▶ **Task objective**:
In the discussion of self-driving cars below, how many vehicles does the text say are in the global fleet?

▶ **Document excerpt**:
%%
Automated cars are even more safety critical while at the same time being much more visible to the general public. A single cheat code could well put a car company out of business even if it didn’t result in any casualties.
There won’t be cheat codes.
You do realise what some people are willing to pay for cars right now don’t you?
For bragging rights to own the first self driving car?
You remember what people were willing to pay for the first iPhone?
How can you say something like a LaFerrari is “worth” what it costs? How about a P1? Or an Aventador?
There are almost a billion vehicles in the global fleet. Dominating the market in driverless technology will pay for the few millions (maybe tens of millions) that Google has plowed into this project. And once it’s widespread, the market might be a very long term one. We’re not going back to driving ourselves after 20 years of being robotically chauffeured.
You think human beings are better at driving through ice and snow? Being from the Northeast, I tell people that driving in ice and snow is very easy – until you have to turn or stop.
%%
▶ **Exercise data**:
%%
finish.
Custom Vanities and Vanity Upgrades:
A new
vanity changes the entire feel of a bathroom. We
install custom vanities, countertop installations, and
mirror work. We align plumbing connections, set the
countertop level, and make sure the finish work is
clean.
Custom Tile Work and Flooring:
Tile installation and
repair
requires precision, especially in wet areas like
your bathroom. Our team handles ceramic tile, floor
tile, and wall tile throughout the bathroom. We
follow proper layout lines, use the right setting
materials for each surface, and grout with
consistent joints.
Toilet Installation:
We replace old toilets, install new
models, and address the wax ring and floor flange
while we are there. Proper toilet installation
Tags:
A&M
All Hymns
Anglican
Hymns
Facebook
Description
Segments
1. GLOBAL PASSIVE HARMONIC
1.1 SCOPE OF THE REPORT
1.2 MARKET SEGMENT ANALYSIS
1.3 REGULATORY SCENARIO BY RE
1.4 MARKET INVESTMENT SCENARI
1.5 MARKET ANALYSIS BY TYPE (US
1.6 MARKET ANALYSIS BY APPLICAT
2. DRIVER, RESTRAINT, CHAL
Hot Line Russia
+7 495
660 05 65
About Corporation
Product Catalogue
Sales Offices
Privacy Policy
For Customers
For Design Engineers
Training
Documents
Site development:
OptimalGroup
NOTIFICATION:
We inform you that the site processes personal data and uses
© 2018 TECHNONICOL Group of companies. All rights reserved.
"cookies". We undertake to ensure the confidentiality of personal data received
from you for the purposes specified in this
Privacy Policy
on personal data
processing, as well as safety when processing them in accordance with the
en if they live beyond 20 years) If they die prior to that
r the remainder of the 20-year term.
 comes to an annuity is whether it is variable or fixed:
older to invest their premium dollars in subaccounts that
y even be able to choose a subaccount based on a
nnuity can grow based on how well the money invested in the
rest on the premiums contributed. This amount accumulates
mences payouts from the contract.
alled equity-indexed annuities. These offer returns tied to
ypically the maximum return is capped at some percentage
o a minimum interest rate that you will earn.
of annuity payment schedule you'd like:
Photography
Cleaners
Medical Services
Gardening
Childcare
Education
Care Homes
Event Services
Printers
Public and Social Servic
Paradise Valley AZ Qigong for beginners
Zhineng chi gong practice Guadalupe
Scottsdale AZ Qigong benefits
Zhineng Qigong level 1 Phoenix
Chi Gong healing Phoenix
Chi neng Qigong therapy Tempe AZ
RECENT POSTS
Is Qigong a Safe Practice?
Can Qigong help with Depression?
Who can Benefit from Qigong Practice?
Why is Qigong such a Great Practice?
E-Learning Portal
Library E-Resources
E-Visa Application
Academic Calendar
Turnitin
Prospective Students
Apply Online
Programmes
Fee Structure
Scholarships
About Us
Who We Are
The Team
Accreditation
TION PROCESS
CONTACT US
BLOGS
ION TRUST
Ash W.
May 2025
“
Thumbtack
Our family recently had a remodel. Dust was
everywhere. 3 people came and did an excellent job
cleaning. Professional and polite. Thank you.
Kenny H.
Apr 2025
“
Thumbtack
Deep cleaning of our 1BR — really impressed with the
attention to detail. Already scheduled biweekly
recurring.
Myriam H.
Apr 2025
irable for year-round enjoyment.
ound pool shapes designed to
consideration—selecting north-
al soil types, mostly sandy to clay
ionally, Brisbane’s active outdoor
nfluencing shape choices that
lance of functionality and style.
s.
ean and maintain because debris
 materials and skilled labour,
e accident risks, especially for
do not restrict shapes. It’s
%%
▶ **Output of the exercise**:
Almost a billion.